I am inspired by many of the women and men with whom I’ve had an opportunity to work on a regular basis and across my professional networks. I have been extremely fortunate throughout my own professional and personal life, to have friends, family, mentors, and managers who always believed in me and my ability to achieve anything I wanted to do.

What have you learned about self-promotion?

Women tend to believe that if they work hard and keep quiet, someone will eventually notice. Thus, I believe it’s important for women to become their own promoters and advocates both inside and outside of their organizations. At AvePoint, I try to promote the importance of my role and my team’s work, both up my leadership chain and across the business. We are also lucky to use internal social media platforms to publicize and promote our activities. Everyone that works for me knows that I have a saying: “Being a legend in your own mind, or even in my mind, is not going to be that meaningful for you.” You need to make sure that leadership is aware of your work and accomplishments and do so in a way that is not boasting, but rather informative and helpful.

I submit myself and colleagues for speaking sessions at industry conferences, and I am a regular contributor to many publications. Because of that external exposure, I was asked to write a monthly column on privacy and data protection for CMSWire. I also frequently post on the AvePoint blog. Serving on two advisory committees for IAPP has helped me promote the work that I do as well.

The cybersecurity field is constantly changing; how do you keep up?

We maintain a very rigorous program of ongoing training and certifications within our team and company and expect our employees to continue to grow their skills.
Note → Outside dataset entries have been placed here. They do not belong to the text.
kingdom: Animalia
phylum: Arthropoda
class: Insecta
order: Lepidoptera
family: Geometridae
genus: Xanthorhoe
We recently achieved ISO 27001:2013 certification, a milestone that was the result of a huge team effort! This process alone involved a major learning push for everyone involved. Beyond this, we regularly attend industry conferences, participate in training, and provide funding to participate in continuing education programs.

What’s the best career advice you ever received?

The best career advice I was ever given is, “life is not fair.” And indeed, it is not. We all play the hand that we are dealt, but I believe that all of us have an opportunity to rise. As such,  it’s important to prove your value and worth every day, and to be sure that you are not only an asset in your own mind, but in that of your management, peers, and organization. It’s important to lift others as you lift yourself and to remember the people who have helped you along the way.

What has been your greatest career achievement?

I have a slightly different perspective on this question than others may. My father would probably say that it was earning my law degree. Others may say that it was leading operations for a global software company, becoming an advisor to the privacy teams of several U.S. federal agencies, or becoming a CPO and a CISO. However, I think the most important achievement of my career has been not any one thing that I have done, but instead the collective achievements and the ongoing privacy and security contributions that the companies and teams I have had the privilege to be a part of have been able to achieve and continue to make every day. I am also very fortunate to work in a field that I believe in passionately.